=== Task details ===
Pictures aside, quote the whole listing exactly.

=== Exercise data ===
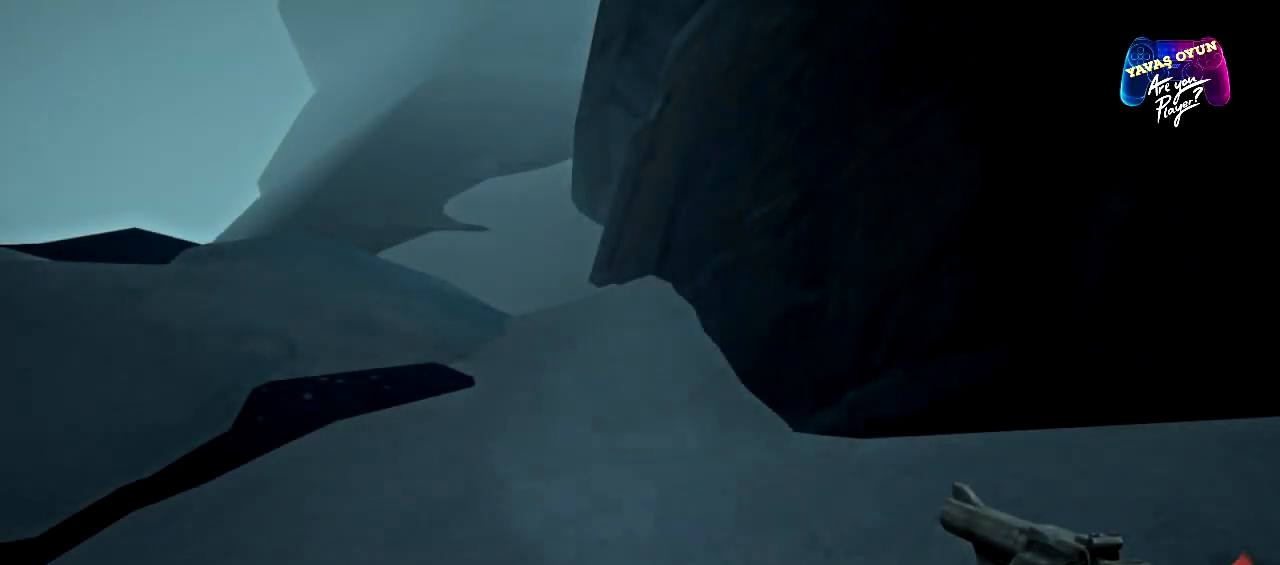
{"buttons": [], "left_stick": "center", "right_stick": "left", "events": [[300, "right_stick", "left"]]}
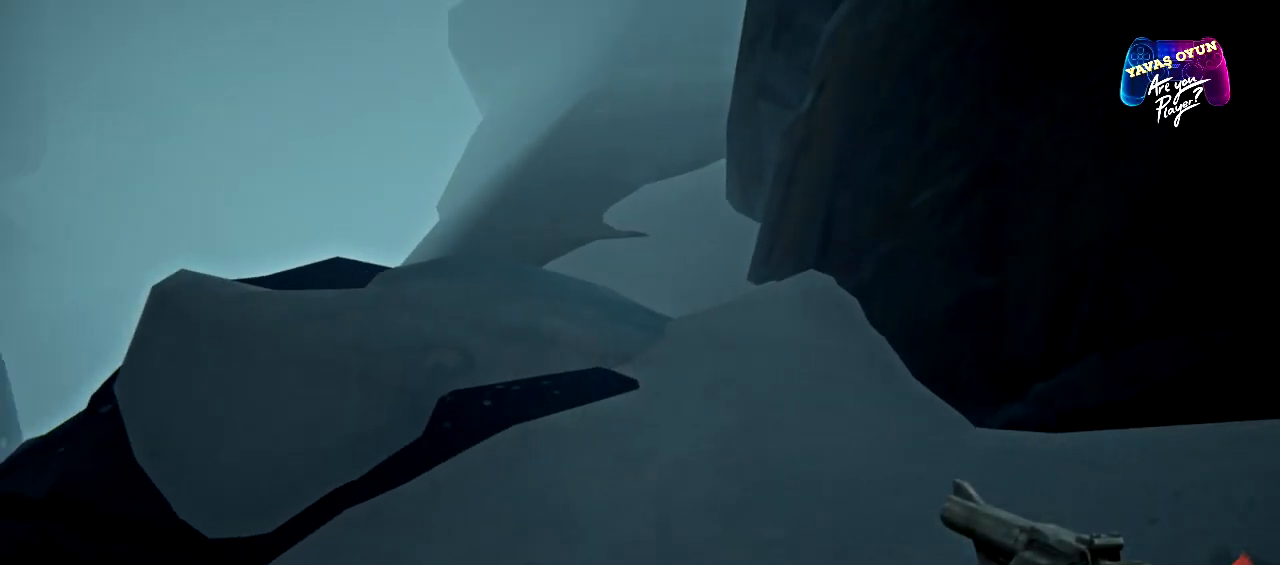
{"buttons": [], "left_stick": "center", "right_stick": "center", "events": [[433, "right_stick", "center"]]}
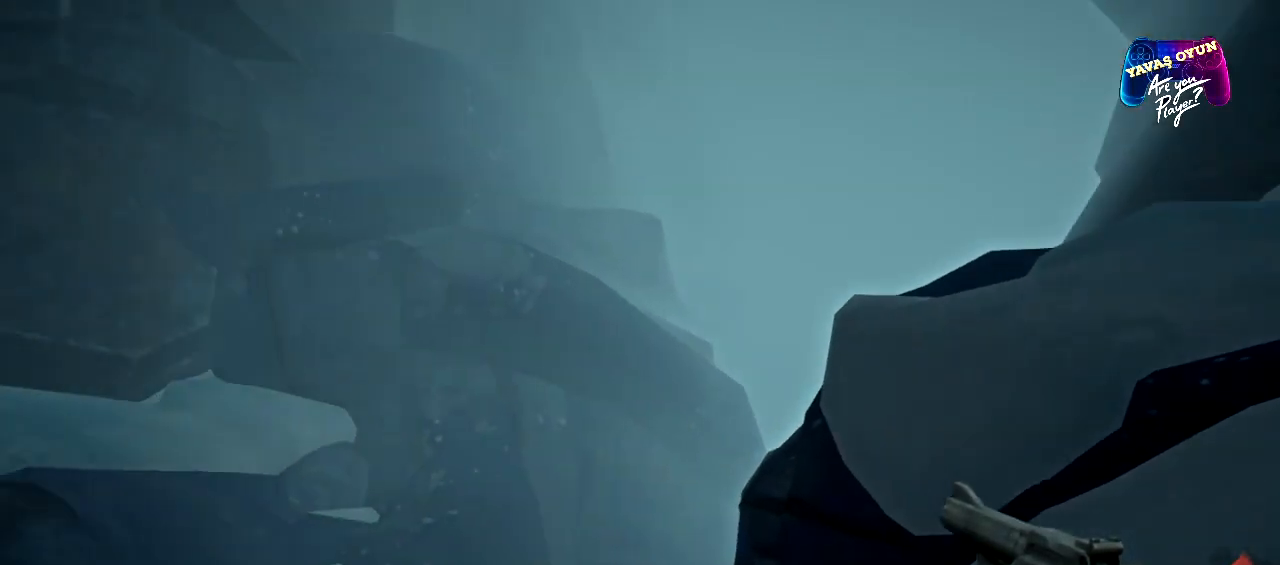
{"buttons": [], "left_stick": "center", "right_stick": "right", "events": [[300, "right_stick", "right"]]}
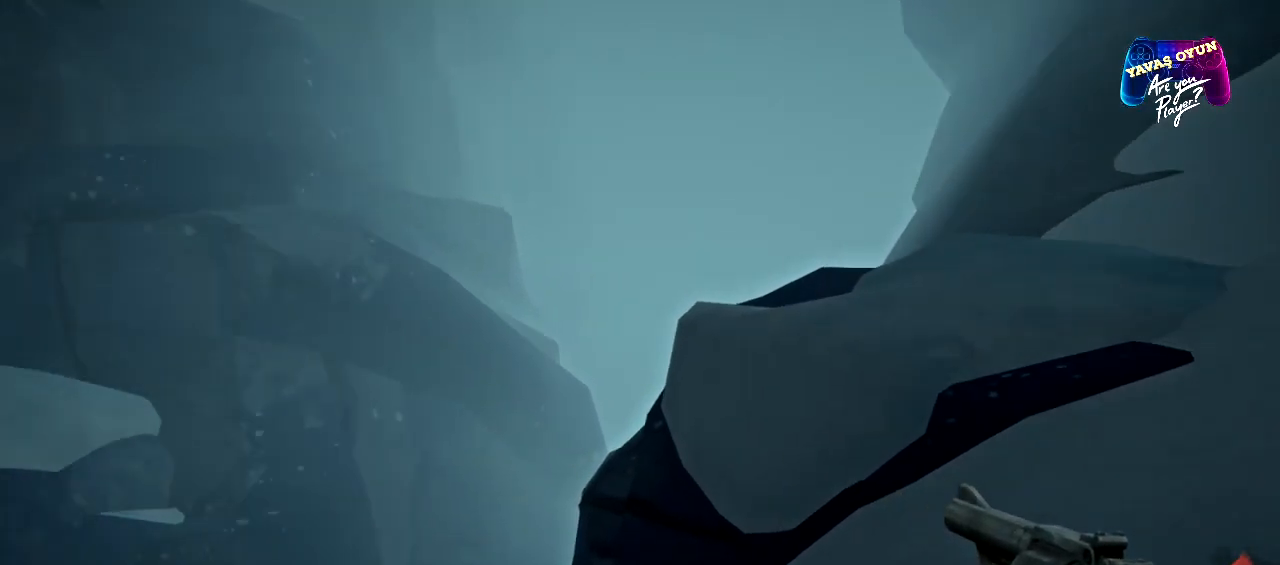
{"buttons": [], "left_stick": "center", "right_stick": "right", "events": []}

=== Task answer ===
{"buttons": [], "left_stick": "center", "right_stick": "left", "events": [[300, "right_stick", "left"]]}
{"buttons": [], "left_stick": "center", "right_stick": "center", "events": [[433, "right_stick", "center"]]}
{"buttons": [], "left_stick": "center", "right_stick": "right", "events": [[300, "right_stick", "right"]]}
{"buttons": [], "left_stick": "center", "right_stick": "right", "events": []}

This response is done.